**SOURCE DATA:**
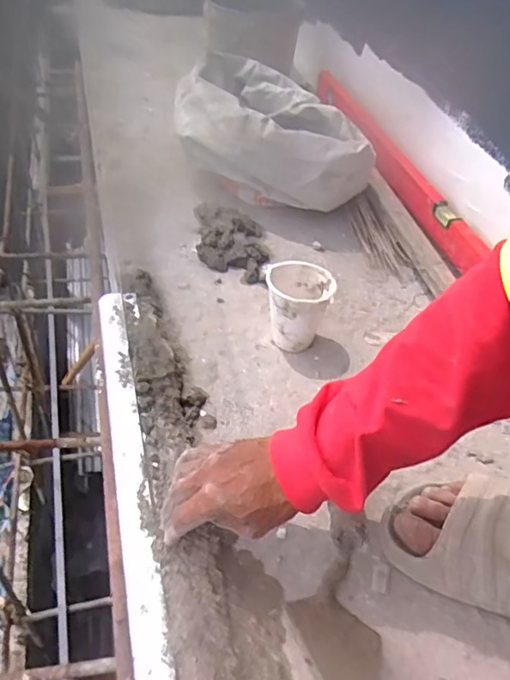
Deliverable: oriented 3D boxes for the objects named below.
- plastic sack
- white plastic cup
--
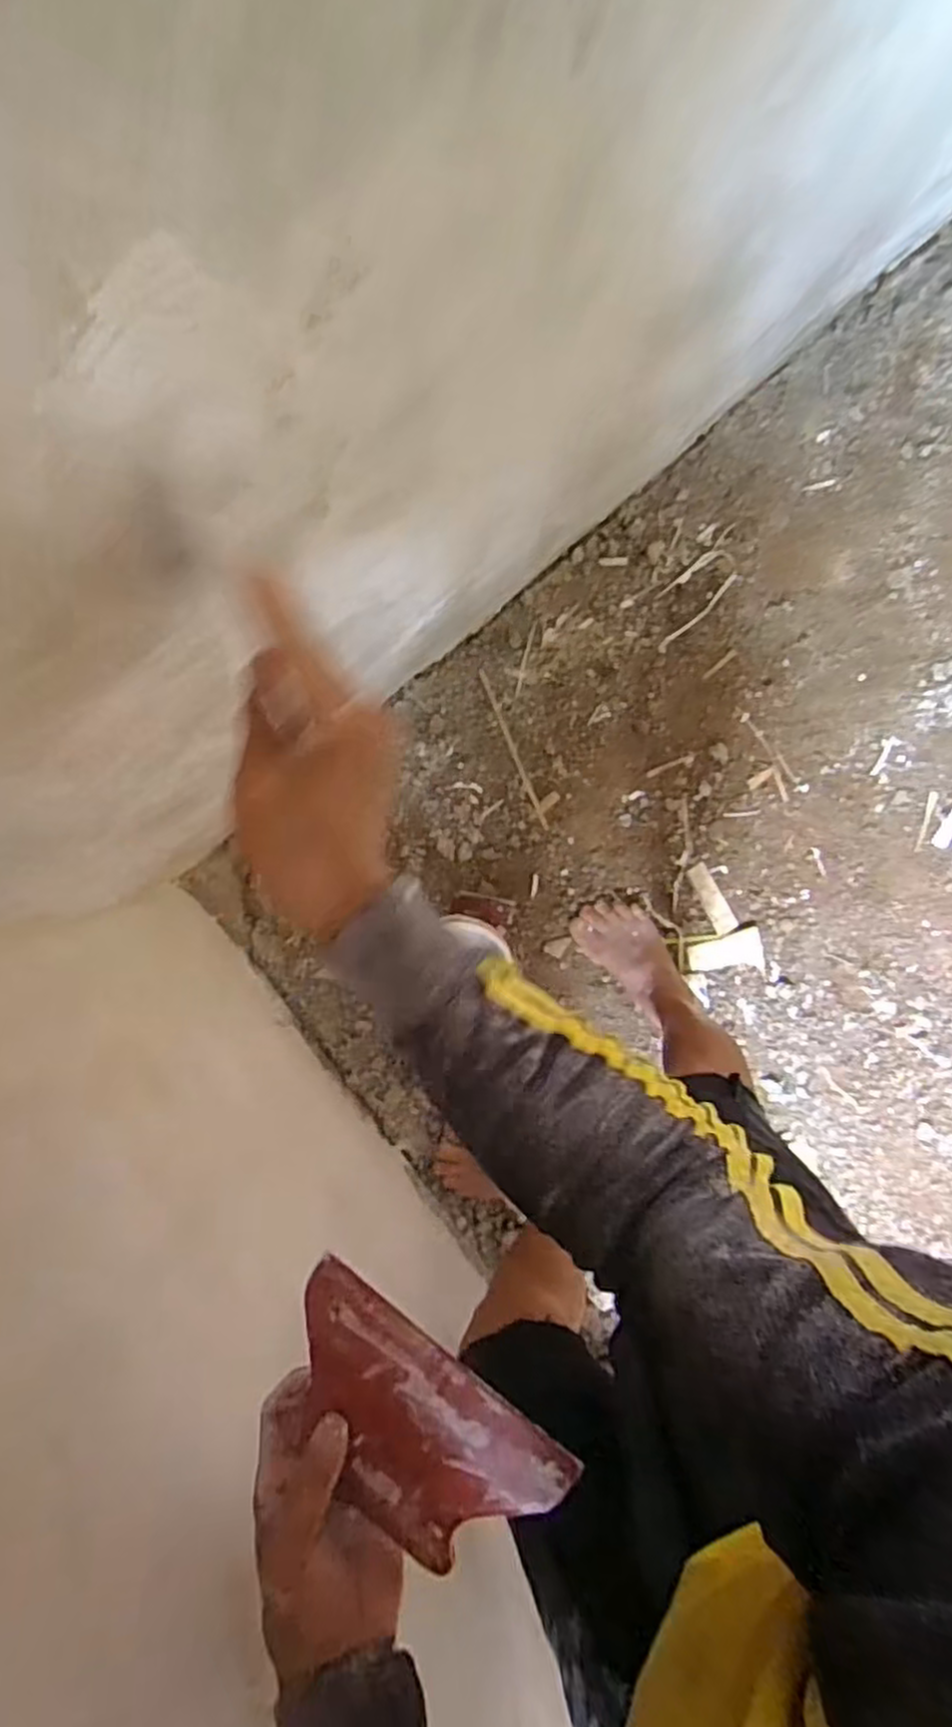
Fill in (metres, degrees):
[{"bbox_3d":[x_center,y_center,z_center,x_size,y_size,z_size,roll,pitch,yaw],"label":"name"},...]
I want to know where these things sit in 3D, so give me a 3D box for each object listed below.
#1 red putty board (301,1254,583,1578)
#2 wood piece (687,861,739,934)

**TASK DETAILS:**
Look above for the line holding "#1 red putty board (301,1254,583,1578)" and the line holding "#2 wood piece (687,861,739,934)". Retype both, and every line between them, word for word and nothing else.

**ANSWER SPACE:**
#1 red putty board (301,1254,583,1578)
#2 wood piece (687,861,739,934)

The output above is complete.